**Requirement:**
An exact copy is needed of the lines from the one that contains "focal_35mm: 38" through the final line of the data below, with pictures left out.

**Data for this task:**
=== Section Start ===
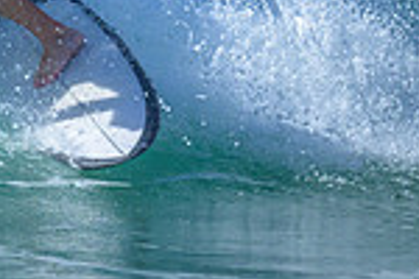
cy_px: -109
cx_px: -300
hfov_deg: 0.5
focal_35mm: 4236
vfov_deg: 0.3
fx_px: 49298
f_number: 6.3
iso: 320
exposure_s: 1/2000
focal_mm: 800
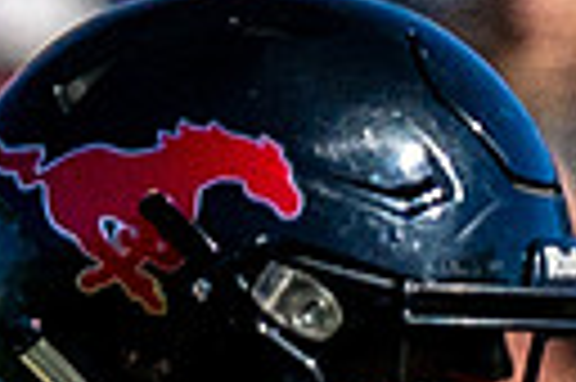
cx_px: 447
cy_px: 1764
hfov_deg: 0.6
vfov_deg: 0.4
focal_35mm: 3538
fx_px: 56536
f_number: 2.8
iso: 400
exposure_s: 1/3200
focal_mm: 200
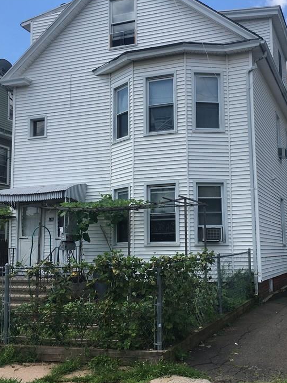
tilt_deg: +7.6
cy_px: 196
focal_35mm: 41
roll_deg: +1.2
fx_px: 453
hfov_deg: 34.8
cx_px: 191
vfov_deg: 45.8
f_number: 2.2
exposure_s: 1/1083
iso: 25
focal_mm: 4.15
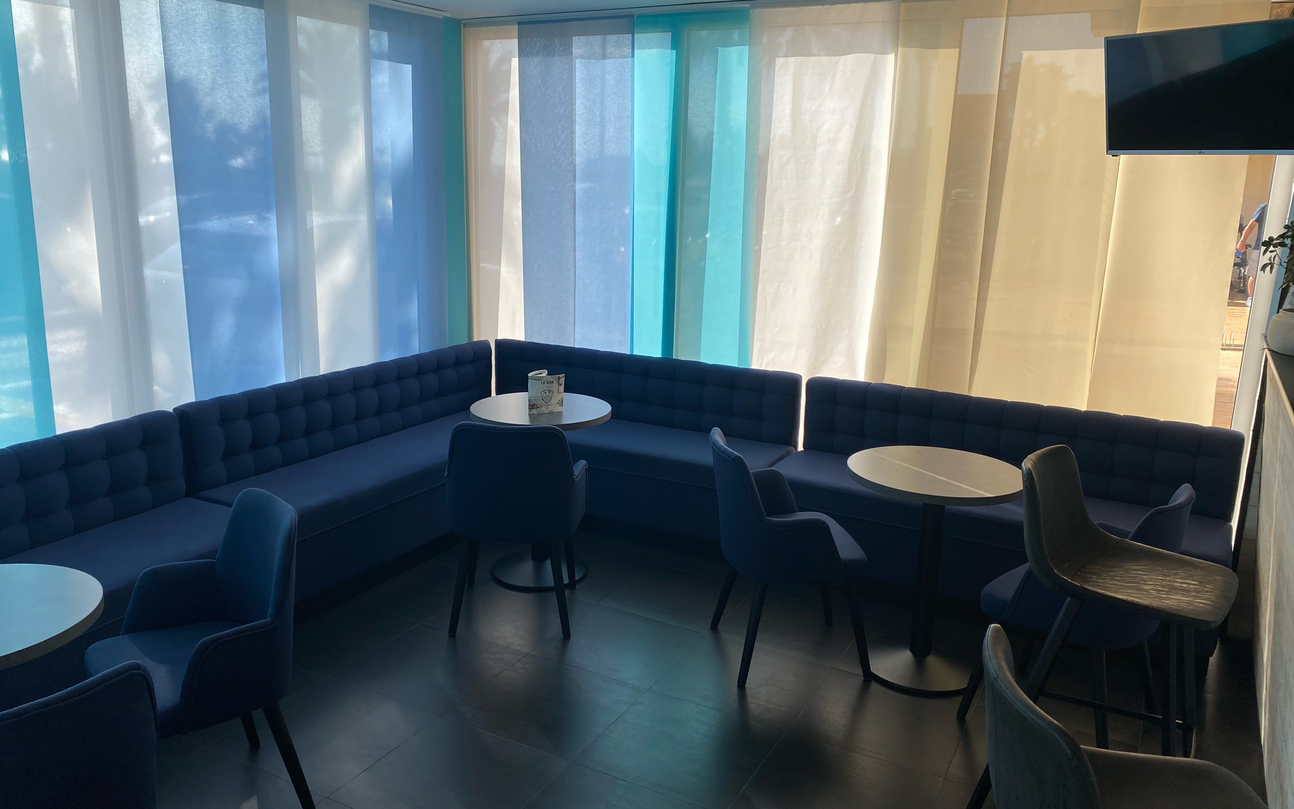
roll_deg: -1.7
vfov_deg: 44.5
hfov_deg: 66.5
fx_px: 987
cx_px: 639
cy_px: 411
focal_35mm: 28
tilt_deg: -12.9
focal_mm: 4.25
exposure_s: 1/822
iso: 32
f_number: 1.8
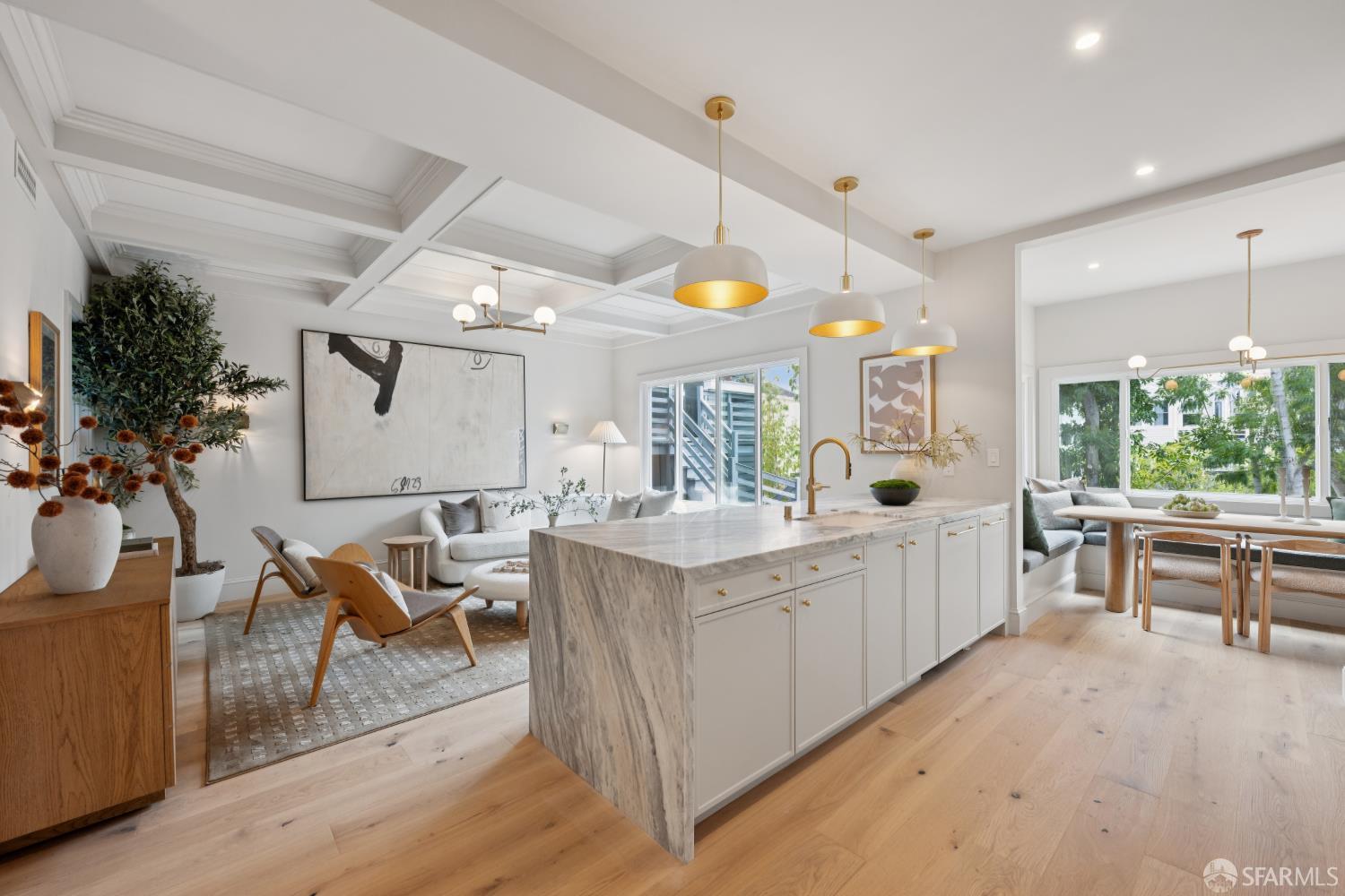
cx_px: 672
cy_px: 448
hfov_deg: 104.3
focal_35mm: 14
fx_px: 523
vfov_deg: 81.2
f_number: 8
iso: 125
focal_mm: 14
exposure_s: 1/5
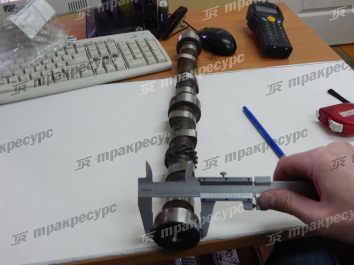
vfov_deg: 37.7
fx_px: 389
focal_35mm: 38
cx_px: 177
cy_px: 132
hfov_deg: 49.0
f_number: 3.4
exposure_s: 1/30
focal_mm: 6.8
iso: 280
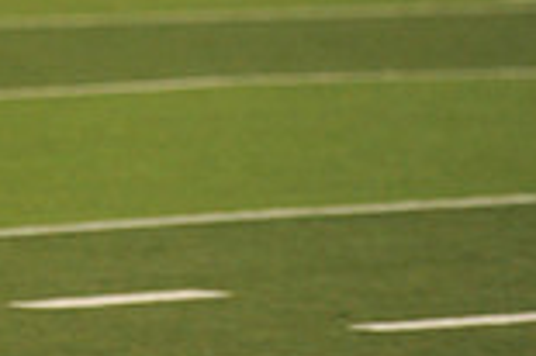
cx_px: -415
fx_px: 11095
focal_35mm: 746
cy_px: -69
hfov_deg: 2.8
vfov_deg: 1.8
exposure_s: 1/320
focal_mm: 200
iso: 4000
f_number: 5
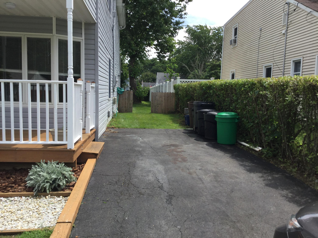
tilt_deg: -5.7
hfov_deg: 58.4
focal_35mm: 31
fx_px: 285
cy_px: 119
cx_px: 159
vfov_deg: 45.4
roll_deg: -1.8
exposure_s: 1/867
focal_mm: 3.3
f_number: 2.4
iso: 25
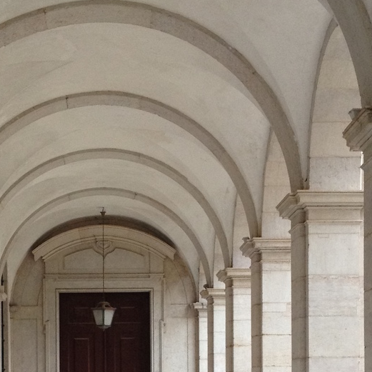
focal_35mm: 95
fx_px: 1155
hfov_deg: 18.2
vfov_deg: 17.8
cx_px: 116
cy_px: 382
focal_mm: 4.28
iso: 100
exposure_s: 1/20
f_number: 2.4
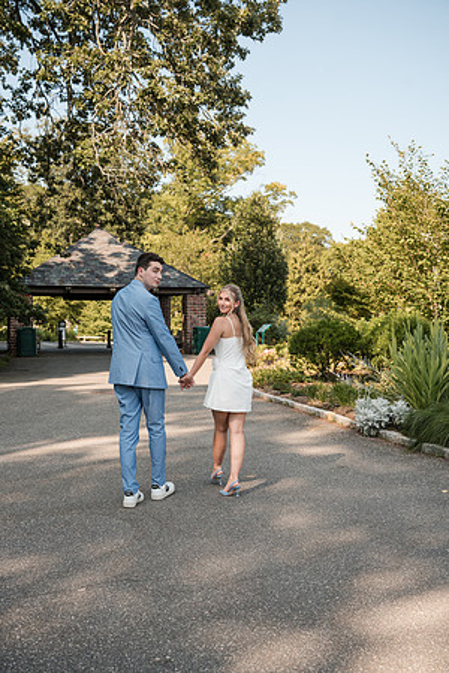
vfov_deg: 45.4
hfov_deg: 31.2
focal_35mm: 43
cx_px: 224
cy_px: 336
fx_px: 804
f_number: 5.6
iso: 200
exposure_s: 1/250
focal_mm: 43
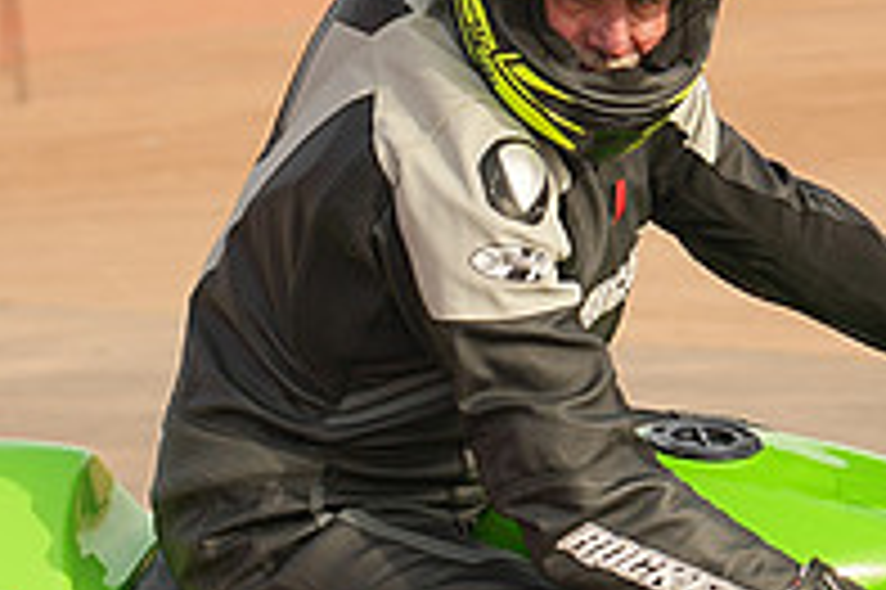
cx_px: 648
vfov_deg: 6.2
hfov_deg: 9.3
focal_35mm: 221
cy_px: 628
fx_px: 5434
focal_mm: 50
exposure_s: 1/250
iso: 200
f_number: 2.8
=== Section End ===
**Response to this task:**
focal_35mm: 38
cx_px: 177
cy_px: 132
hfov_deg: 49.0
f_number: 3.4
exposure_s: 1/30
focal_mm: 6.8
iso: 280
cx_px: -415
fx_px: 11095
focal_35mm: 746
cy_px: -69
hfov_deg: 2.8
vfov_deg: 1.8
exposure_s: 1/320
focal_mm: 200
iso: 4000
f_number: 5
tilt_deg: -5.7
hfov_deg: 58.4
focal_35mm: 31
fx_px: 285
cy_px: 119
cx_px: 159
vfov_deg: 45.4
roll_deg: -1.8
exposure_s: 1/867
focal_mm: 3.3
f_number: 2.4
iso: 25
focal_35mm: 95
fx_px: 1155
hfov_deg: 18.2
vfov_deg: 17.8
cx_px: 116
cy_px: 382
focal_mm: 4.28
iso: 100
exposure_s: 1/20
f_number: 2.4
vfov_deg: 45.4
hfov_deg: 31.2
focal_35mm: 43
cx_px: 224
cy_px: 336
fx_px: 804
f_number: 5.6
iso: 200
exposure_s: 1/250
focal_mm: 43
cx_px: 648
vfov_deg: 6.2
hfov_deg: 9.3
focal_35mm: 221
cy_px: 628
fx_px: 5434
focal_mm: 50
exposure_s: 1/250
iso: 200
f_number: 2.8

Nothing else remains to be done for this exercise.